子供が暴れる映像、大人が子供に狩られる映像を撮りたい目的から作られ、エミール・コール&ジョン・カーペンター、ジャン=リュック・ゴダール「ウィークエンド」から着想を得た作品。

「左利きが狩られても良いかな」なやりたい事を映画に落とし込んだ映画で、自販機でうっかり左利きで左手が出てしまうシーンは良かったです。そうした仕草と子供警察が大人を取り締まる荒唐無稽さな所は面白かったです。

映画は失踪した姉を探すりんを主人公に、様々な場所を転々とする話がメインになる。

喫茶店で飴をもらった女の子とばったり会ったり、ユーロスペースで知らない男の人に缶ジュースをもらったけど、「その男がファム・ファタールで本当の人なんだよ」と言われて追跡するなど様々なシーンが挿話されていく。
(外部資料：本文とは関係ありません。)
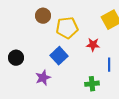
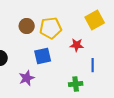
brown circle: (43, 16) -> (27, 26), moved
blue square: (59, 56) -> (43, 56), turned 30

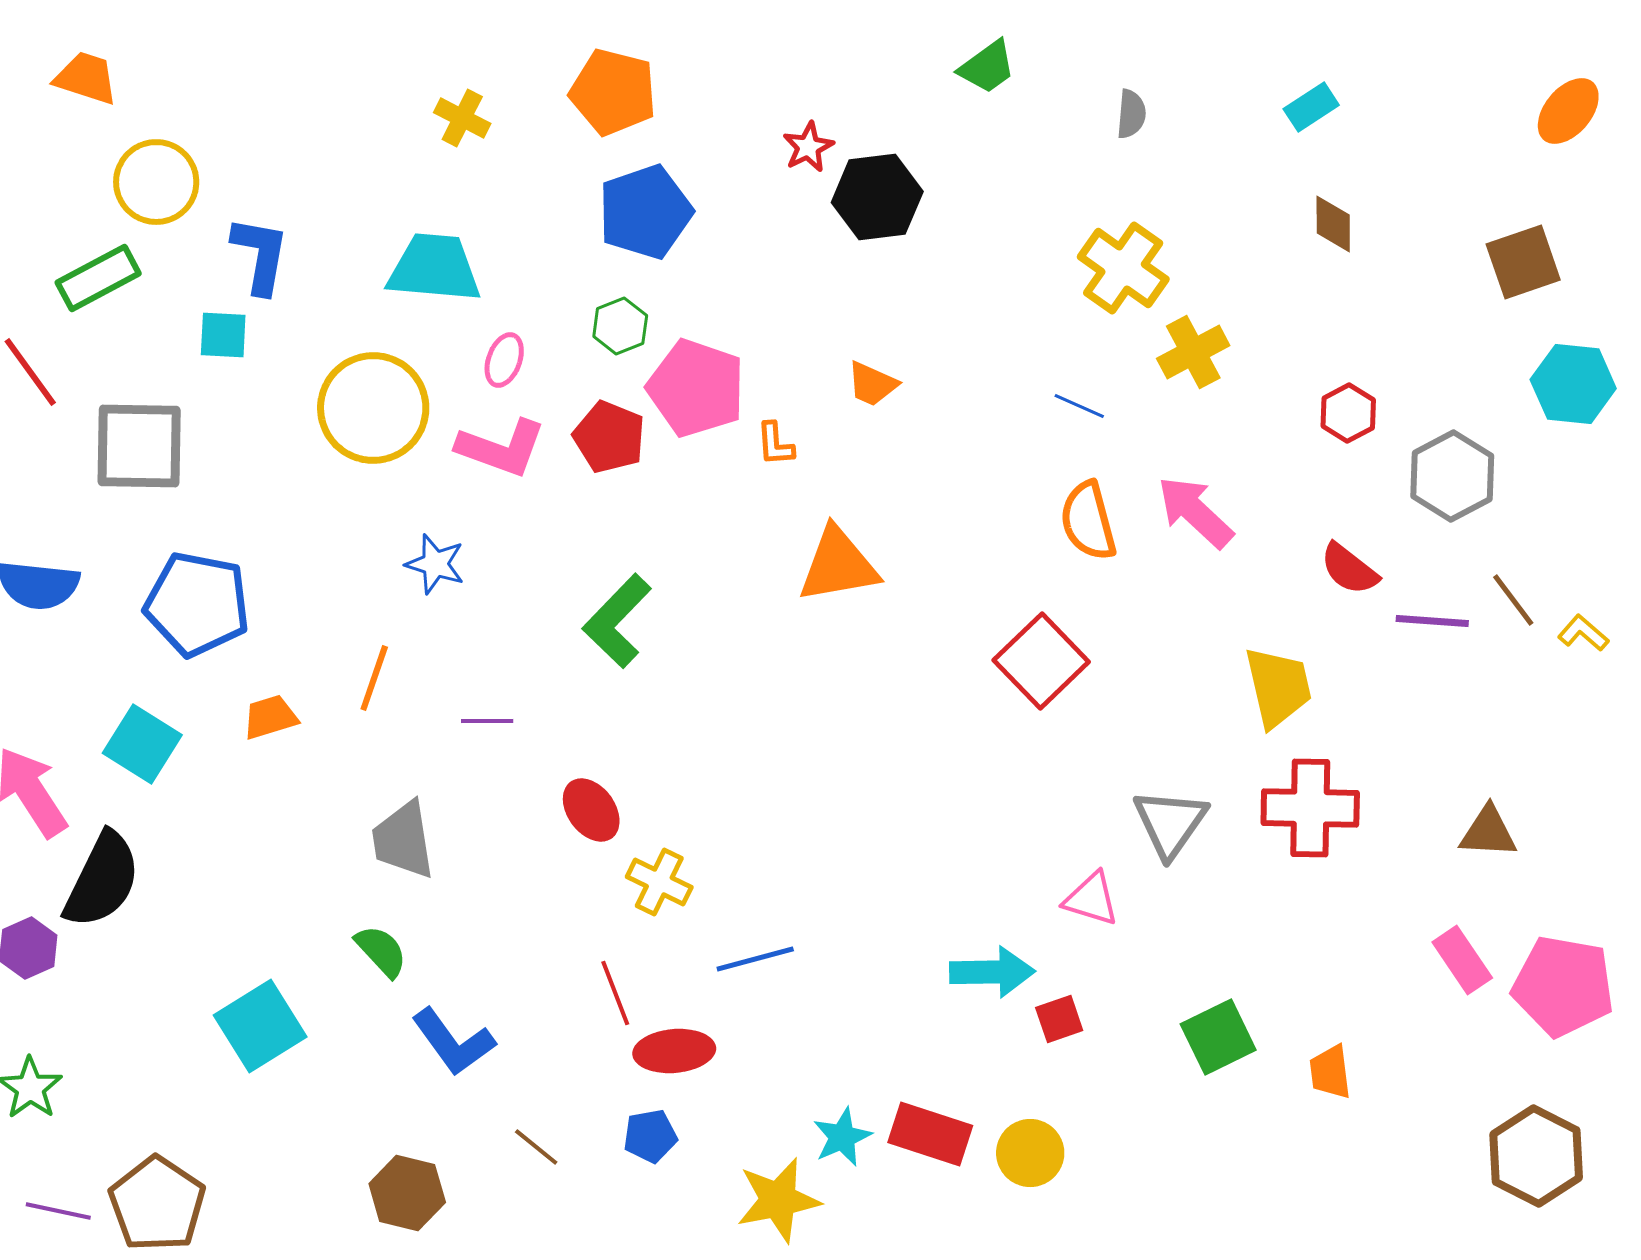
コンセプトが面白いだけに話とコンセプトが「やりたいことをなだらかに一直線にしました」という気概故にあんまりマッチしていないように感じてそこが惜しいと思いました。

絵の圧がとにかく強い部分を除けば、やってる事がスサンネ・ビア「バード・ボックス」と同じなのでは?とも思った。

P.S.
東京国際映画祭、5回参加して5回ともに普段の映画館では見たことないレベルのマナーの悪さが目立っている。

自衛するしかないのかなと思って、映画上映中のビニール袋のガサガサ音対策に耳栓を付けてたけど、耳栓付けても終盤のゴダール「ウィークエンド」オマージュのシーンがうるさく感じるのは草でした。

改めて耳栓を付けてる事に感謝した瞬間です。